Andrew Rawnsley: The ruinously expensive folly of this mad five-ring circus
From Wembley Stadium to the Scottish Parliament building - oh, and did I mention the Millennium Dome? - Britain has a miserable record at bringing in big infrastructure projects on time and on budget. The crucial difference with the Olympics is that they can’t be postponed which means they are even more likely to inflate in cost. When Wembley wasn’t ready, at least the FA Cup Final could be moved to Cardiff. The deadline for the Olympics is an iron one. You can’t tell the world that you’re a bit behind and would they kindly come back in 2013.
The Olympic contracts are not fixed-price contracts. Every landowner, developer, contractor and builder, from the corporate suits to the sparks installing the lighting has been handed a loaded revolver to put to the head of the government. Pay up - or the Games get it. Whatever figure anyone is giving you at the moment, the real cost is going to be even more stratospheric. £8bn? Do I hear £10bn? The man who designed the Montreal Olympic park reckons we will eventually be landed with a bill of not less than £15bn for an event to which only the very wealthy and the very well-connected will get a ticket.
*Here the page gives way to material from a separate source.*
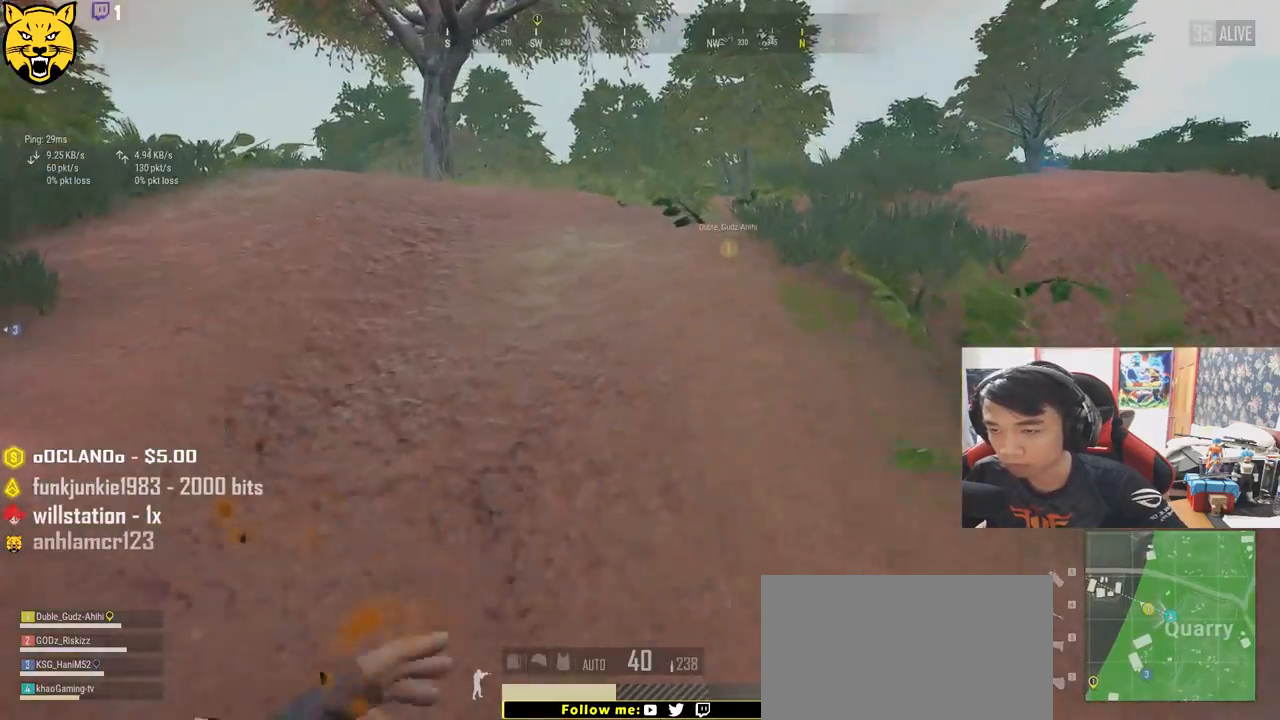
{"keys": ["shift", "w"], "mouse": [], "events": []}
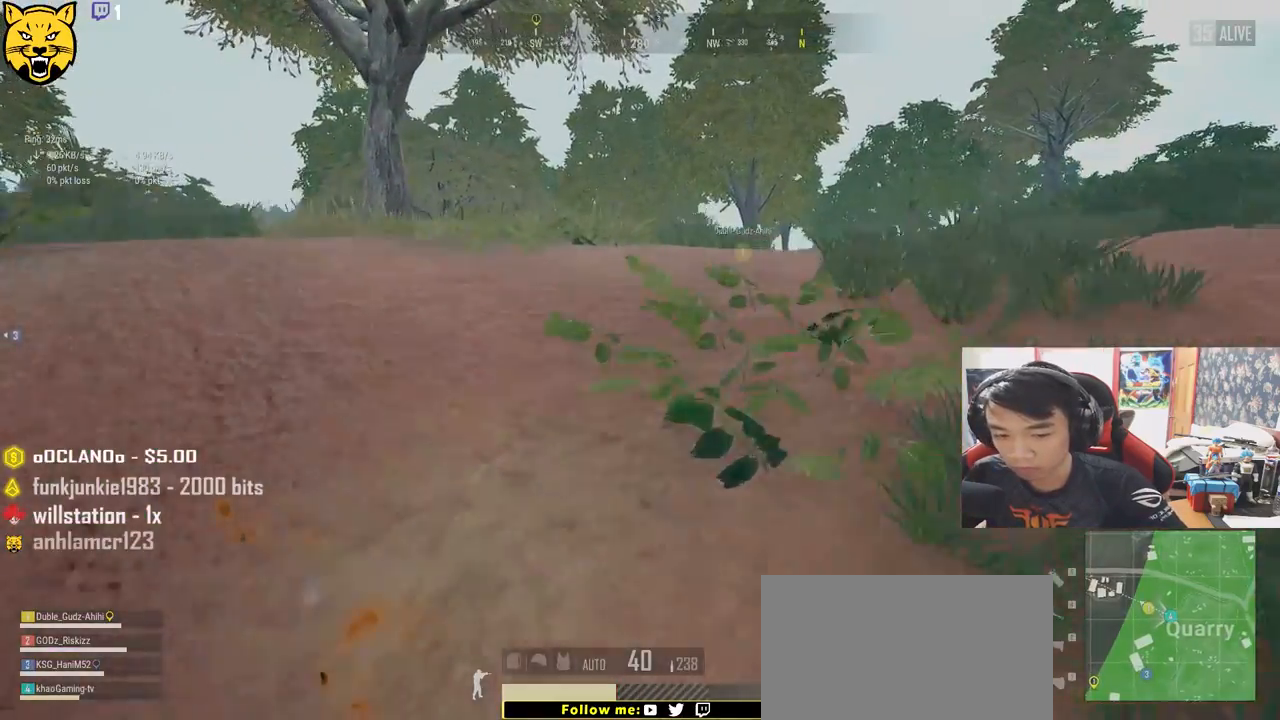
{"keys": ["shift", "w"], "mouse": [], "events": []}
Posted on November 26th, 2006 at 2:34 pm

But it’s odd, because I could hav sworn these were private sector contracts and everybody knows how the private sector is.
(Unfunny and rhetorical, I know, but still, not so much a point as the point.)
You can’t tell the world that you’re a bit behind and would they kindly come back in 2013.
So where’s Seb Coe, the miracle man?
As one of the comments on the Rawnsley article says, how is it possible to take people like this seriously when they come up with sentences like ‘In the time that it takes you to read to the end of this sentence, the cost of the London Olympics will have risen by another billion pounds’? Our journos talk almost as much rubbish as our esteemed leaders.